» **WHAT IS EXPECTED**
Please render the records below as a numbered list, starting at the line that contains "left knee: (335, 151, -8)" and ending at the line that contains "right ankle: (81, 515, 10)", both lines included. Give only those lines and leave out any blank ones.

===== SUPPLIED DATA =====

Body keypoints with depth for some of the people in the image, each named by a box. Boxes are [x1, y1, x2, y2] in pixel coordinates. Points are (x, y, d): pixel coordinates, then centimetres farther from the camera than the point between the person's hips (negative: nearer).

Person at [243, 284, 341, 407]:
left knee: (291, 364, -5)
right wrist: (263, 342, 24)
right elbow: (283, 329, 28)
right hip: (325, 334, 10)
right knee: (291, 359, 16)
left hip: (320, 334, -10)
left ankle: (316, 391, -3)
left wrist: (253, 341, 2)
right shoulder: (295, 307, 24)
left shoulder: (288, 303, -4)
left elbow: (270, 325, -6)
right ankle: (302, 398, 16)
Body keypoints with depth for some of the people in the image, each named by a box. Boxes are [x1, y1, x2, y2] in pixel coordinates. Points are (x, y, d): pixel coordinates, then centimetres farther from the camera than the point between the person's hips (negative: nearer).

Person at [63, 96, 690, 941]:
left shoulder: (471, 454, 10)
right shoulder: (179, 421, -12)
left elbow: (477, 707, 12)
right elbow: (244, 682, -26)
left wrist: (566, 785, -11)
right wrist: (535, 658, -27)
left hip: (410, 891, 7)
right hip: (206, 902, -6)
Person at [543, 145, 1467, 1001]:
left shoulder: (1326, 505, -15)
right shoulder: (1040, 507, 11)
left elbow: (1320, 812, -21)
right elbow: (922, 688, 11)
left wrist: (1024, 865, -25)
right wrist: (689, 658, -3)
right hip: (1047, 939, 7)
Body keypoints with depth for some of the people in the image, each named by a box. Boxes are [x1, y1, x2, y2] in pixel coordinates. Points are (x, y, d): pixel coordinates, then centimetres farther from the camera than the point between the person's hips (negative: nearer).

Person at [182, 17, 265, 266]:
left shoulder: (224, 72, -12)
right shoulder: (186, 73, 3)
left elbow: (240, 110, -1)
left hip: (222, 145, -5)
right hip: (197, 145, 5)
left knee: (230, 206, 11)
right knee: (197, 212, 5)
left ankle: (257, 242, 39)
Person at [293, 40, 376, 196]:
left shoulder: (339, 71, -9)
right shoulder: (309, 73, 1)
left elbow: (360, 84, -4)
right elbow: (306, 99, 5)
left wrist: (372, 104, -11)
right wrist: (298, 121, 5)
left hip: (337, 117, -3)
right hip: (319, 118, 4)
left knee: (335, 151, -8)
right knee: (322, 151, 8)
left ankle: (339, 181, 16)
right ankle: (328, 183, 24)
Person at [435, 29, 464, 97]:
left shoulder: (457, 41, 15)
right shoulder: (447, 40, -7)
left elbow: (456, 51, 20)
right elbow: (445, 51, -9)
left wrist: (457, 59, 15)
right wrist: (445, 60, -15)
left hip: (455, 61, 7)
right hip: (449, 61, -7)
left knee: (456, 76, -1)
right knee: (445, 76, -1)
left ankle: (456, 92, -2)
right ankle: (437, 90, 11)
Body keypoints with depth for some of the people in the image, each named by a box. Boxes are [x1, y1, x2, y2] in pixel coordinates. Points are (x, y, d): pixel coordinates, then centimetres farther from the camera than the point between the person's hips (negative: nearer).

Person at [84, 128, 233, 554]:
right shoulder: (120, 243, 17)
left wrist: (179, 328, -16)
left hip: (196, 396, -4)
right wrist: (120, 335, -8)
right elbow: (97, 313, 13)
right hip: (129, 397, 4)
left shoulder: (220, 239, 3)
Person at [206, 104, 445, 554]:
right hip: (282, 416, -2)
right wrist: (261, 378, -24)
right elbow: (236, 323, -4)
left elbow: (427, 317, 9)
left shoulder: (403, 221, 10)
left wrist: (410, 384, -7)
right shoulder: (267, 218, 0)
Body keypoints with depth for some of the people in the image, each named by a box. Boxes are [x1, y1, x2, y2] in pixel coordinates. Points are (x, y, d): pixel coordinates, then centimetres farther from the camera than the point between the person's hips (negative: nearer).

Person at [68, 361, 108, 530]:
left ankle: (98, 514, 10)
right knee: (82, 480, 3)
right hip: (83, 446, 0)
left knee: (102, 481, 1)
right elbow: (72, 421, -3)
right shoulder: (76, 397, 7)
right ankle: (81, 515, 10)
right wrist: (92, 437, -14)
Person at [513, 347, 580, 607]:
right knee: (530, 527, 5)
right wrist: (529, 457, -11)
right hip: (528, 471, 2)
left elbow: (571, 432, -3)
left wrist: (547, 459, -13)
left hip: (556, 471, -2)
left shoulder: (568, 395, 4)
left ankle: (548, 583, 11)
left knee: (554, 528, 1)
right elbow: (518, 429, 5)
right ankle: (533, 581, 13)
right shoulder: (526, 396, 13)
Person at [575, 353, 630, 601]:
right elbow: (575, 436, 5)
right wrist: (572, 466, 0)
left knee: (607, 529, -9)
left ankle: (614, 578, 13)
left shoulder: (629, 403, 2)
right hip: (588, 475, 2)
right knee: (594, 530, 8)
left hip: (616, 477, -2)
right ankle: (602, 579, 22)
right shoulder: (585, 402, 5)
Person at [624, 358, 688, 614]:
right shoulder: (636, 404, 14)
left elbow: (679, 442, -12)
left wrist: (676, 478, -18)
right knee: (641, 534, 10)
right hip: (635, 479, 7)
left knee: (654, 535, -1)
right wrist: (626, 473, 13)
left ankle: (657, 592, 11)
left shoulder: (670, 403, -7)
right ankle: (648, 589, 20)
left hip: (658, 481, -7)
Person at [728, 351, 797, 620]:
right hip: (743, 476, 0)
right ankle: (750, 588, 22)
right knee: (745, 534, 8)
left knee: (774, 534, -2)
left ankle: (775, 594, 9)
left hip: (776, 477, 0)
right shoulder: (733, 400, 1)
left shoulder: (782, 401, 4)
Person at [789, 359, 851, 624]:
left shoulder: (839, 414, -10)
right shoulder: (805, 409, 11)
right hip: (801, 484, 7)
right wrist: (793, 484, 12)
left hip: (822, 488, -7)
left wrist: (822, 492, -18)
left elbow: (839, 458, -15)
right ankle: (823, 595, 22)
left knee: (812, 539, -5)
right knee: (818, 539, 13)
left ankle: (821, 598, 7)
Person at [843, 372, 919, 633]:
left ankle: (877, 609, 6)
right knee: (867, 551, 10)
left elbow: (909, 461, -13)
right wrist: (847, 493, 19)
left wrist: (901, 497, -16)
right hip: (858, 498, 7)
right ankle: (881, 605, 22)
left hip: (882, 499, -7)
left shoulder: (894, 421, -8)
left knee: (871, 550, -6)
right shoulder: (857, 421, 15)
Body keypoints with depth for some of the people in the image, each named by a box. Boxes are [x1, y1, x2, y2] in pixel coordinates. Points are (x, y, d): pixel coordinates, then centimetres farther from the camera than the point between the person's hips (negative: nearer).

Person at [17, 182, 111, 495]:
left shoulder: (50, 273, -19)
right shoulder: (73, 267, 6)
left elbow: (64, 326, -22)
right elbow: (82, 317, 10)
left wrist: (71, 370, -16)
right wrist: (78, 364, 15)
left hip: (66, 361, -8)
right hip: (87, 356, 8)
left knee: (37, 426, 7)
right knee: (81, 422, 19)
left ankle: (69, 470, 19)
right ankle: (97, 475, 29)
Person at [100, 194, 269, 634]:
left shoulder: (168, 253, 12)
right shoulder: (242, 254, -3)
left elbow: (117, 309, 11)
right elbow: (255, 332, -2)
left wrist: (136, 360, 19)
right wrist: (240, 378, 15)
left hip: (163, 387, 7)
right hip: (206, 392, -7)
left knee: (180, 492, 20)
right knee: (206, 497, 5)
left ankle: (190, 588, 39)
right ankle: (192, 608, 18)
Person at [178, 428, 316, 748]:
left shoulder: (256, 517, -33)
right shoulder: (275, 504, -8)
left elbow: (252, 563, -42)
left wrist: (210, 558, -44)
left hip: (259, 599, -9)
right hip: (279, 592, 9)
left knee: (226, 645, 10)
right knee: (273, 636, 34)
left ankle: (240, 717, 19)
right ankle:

=====

» **ANSWER TO THE PROBLEM**
1. left knee: (335, 151, -8)
2. right knee: (322, 151, 8)
3. left ankle: (339, 181, 16)
4. right ankle: (328, 183, 24)
5. Person at [435, 29, 464, 97]:
6. left shoulder: (457, 41, 15)
7. right shoulder: (447, 40, -7)
8. left elbow: (456, 51, 20)
9. right elbow: (445, 51, -9)
10. left wrist: (457, 59, 15)
11. right wrist: (445, 60, -15)
12. left hip: (455, 61, 7)
13. right hip: (449, 61, -7)
14. left knee: (456, 76, -1)
15. right knee: (445, 76, -1)
16. left ankle: (456, 92, -2)
17. right ankle: (437, 90, 11)
18. Body keypoints with depth for some of the people in the image, each named by a box. Boxes are [x1, y1, x2, y2] in pixel coordinates. Points are (x, y, d): pixel coordinates, then centimetres farther from the camera than the point between the person's hips (negative: nearer).
19. Person at [84, 128, 233, 554]:
20. right shoulder: (120, 243, 17)
21. left wrist: (179, 328, -16)
22. left hip: (196, 396, -4)
23. right wrist: (120, 335, -8)
24. right elbow: (97, 313, 13)
25. right hip: (129, 397, 4)
26. left shoulder: (220, 239, 3)
27. Person at [206, 104, 445, 554]:
28. right hip: (282, 416, -2)
29. right wrist: (261, 378, -24)
30. right elbow: (236, 323, -4)
31. left elbow: (427, 317, 9)
32. left shoulder: (403, 221, 10)
33. left wrist: (410, 384, -7)
34. right shoulder: (267, 218, 0)
35. Body keypoints with depth for some of the people in the image, each named by a box. Boxes are [x1, y1, x2, y2] in pixel coordinates. Points are (x, y, d): pixel coordinates, then centimetres farther from the camera than the point between the person's hips (negative: nearer).
36. Person at [68, 361, 108, 530]:
37. left ankle: (98, 514, 10)
38. right knee: (82, 480, 3)
39. right hip: (83, 446, 0)
40. left knee: (102, 481, 1)
41. right elbow: (72, 421, -3)
42. right shoulder: (76, 397, 7)
43. right ankle: (81, 515, 10)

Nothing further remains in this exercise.